Но Митрич почему-то не разделял моего негодования, хотя ему же и следовало бы поносить Поганкина прежде всех. Вместо этого он продолжал снисходительно улыбаться.
— Ты, Сень, действительно еще не совсем понимаешь, чего как работает. Идти по головам — это значит не карабкаться по ним, а рубить.
— И ты бы рубил? Ну, в смысле… ну, как Поганкин.
Митрич рассмеялся сухим проржавевшим смехом.
— А мне-то оно зачем, Сеня? У меня нет таких целей. Мне и тут хорошо.
— Мне тоже. Мне тоже тут хорошо.
Мы немного помолчали, потом Митрич кивнул:
— Ну и хорошо.
А мне вдруг стало так мерзко. Не в метафорическом смысле, а в гастрономическом. Тошно. На асфальте проступили уродливые трещины, деревья покрыли косые струпья. Даже солнце кололо и резало глаза. В весенней духоте я увидел, как гуща черных муравьев тащит в свою землянку мертвого жука.
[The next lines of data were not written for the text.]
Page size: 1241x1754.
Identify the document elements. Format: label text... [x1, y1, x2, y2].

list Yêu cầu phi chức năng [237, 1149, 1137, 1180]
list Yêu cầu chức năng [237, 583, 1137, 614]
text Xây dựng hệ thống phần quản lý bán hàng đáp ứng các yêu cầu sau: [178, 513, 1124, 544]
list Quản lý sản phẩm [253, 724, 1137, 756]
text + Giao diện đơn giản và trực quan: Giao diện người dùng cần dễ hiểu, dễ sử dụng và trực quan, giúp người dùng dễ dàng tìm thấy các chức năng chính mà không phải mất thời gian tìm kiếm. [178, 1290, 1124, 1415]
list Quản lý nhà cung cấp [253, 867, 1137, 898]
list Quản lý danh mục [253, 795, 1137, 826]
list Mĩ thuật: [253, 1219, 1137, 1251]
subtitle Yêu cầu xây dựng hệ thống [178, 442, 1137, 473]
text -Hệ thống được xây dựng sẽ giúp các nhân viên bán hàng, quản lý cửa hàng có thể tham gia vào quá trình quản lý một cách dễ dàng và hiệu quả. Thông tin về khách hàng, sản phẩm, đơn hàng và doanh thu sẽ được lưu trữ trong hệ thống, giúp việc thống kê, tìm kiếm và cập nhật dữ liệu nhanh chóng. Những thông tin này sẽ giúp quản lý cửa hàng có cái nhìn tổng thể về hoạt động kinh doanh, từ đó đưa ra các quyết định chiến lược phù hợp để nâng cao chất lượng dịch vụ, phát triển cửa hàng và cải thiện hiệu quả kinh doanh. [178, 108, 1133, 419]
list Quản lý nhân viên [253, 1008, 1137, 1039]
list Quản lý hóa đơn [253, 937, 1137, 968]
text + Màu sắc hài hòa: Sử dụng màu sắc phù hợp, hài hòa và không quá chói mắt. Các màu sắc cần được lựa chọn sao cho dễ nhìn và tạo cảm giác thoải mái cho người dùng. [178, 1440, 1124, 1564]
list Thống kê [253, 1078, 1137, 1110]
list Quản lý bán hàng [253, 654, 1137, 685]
— Ладно, — сказал я, — ты бывай, Митрич.
Он протянул руку.
— И ты бывай, Арсений.
— Я Семен.
— Конечно.
Спустя пару шагов Митрич меня окликнул.
— Слушай, — сказал он, — я тут спросить забыл. Говорят, тебя к Поганкину посылали, когда его уволить хотели, а потом опа — и он уже как новенький. Чудо какое-то. О чем вы с ним тогда говорили, Сень? Мне интересно просто.
Я опустил глаза.
— Да так, да как все. О женщинах.
7
Как любой человек, выросший на советском кинематографе, я плохо отличал моральные идеалы и наивную дурость. После разговора с Митричем что-то во мне начало поскрипывать, фальшивить. Мир вроде бы не изменился, но в то же время его словно подсветили болезненно-белыми лампами, демонстрирующими все морщины, шрамы и гнойники.
Терпеть все это я не мог и не хотел. План созрел сразу — самый прямой и банальный.
После работы я шмыгнул в электричку и отправился к дому Поганкина. Тому самому, где нас чуть не угостили тяжкими ножевыми.